The executive directive will require the agency to add 300 new adjudication staffers, make technology upgrades and modernize Virginia's unemployment insurance system by October 1, 2021.
Northam's action will help to speed up the resolution of unemployment cases that are flagged as possibly fraudulent or ineligible.
“Virginia is a national leader in getting unemployment benefits to eligible individuals, but it’s clear that complex cases must be resolved more quickly,” said Governor Northam. “That’s why I’m directing the Virginia Employment Commission invest $20 million to significantly speed up its adjudication process and immediately implement long-overdue technology upgrades. This action will address many of the issues that have caused delays and ensure that we continue to deliver relief to Virginians who need it.”
Virginia ranks 51 out of 53 states and territories for the amount of federal funding it receives relative to what Virginia businesses pay in taxes.

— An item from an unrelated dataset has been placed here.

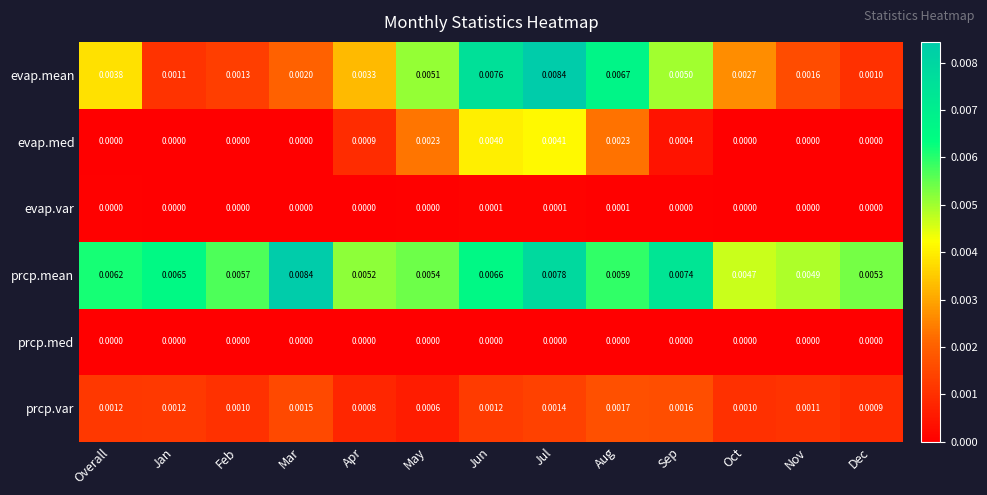

Which series has the widest spread of values?

evap.mean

Executive Directive Sixteen directs the VEC to take the following immediate actions in order to adjudicate claims faster:
- Set a clear goal for resolving UI claims: Gov. Northam has directed VEC to increase the number of adjudications being processed per week from 5,700 to 10,000 by June 30 and to 20,000 by July 31, 2021. This will be accomplished by finalizing a $5 million contract for over 300 additional adjudication officers. VEC is also coordinating with the Virginia Department of Human Resource Management to identify employees across Virginia’s state agencies who can temporarily support VEC.

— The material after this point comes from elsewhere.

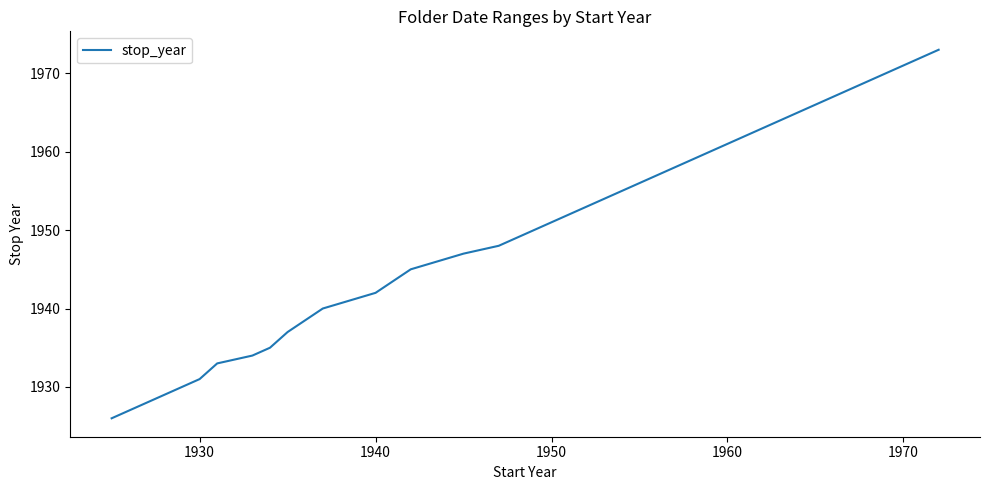

What is the smallest value displayed?

1926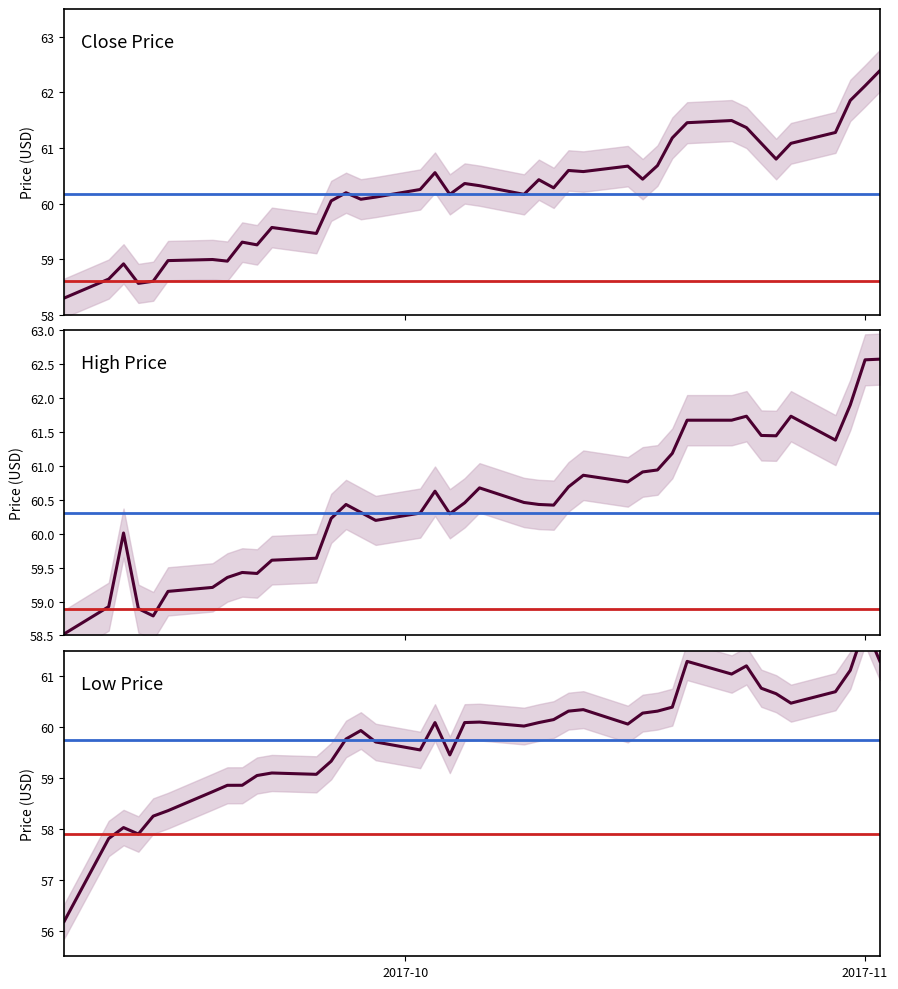

What is the value of the High Price point at the 27th from the left?

60.8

- Continue investment in Customer Contact Center: Since the onset of the pandemic, VEC has quadrupled its customer service capacity in order to provide information and support to Virginians with questions about their claims. Gov. Northam has directed VEC to expedite an additional contract for services and staff to augment the current expansion.
- Modernize the benefits system: Historic claim volume during the pandemic had previously delayed VEC’s progress in modernizing its 41-year-old benefits system. The agency has resumed the project, executing a contract for $5 million in state funding for technology upgrades. October 1, 2021, has been set as the target date for completing the final phase of the system. VEC will be implementing additional technology upgrades for customer service in the coming weeks to increase capacity.
- Collaborate with the Virginia congressional delegation to resolve federal funding disparity: States receive unemployment support from the federal government. The amount is based on how much Virginia businesses pay in federal unemployment insurance taxes. For Virginia, that ratio is among the lowest of all states and an increase typically requires businesses to pay more in taxes. This formula has underfunded Virginia’s UI system for years with respect to upgrading technology and maintaining staffing levels.
“As Virginia’s chief workforce official, I am always thinking about the Virginians behind the unemployment numbers,” said Chief Workforce Development Advisor Megan Healy. “As we move into the next phase of our recovery, the Governor’s actions will create additional capacity for processing the historic number of claims with indeterminate eligibility.”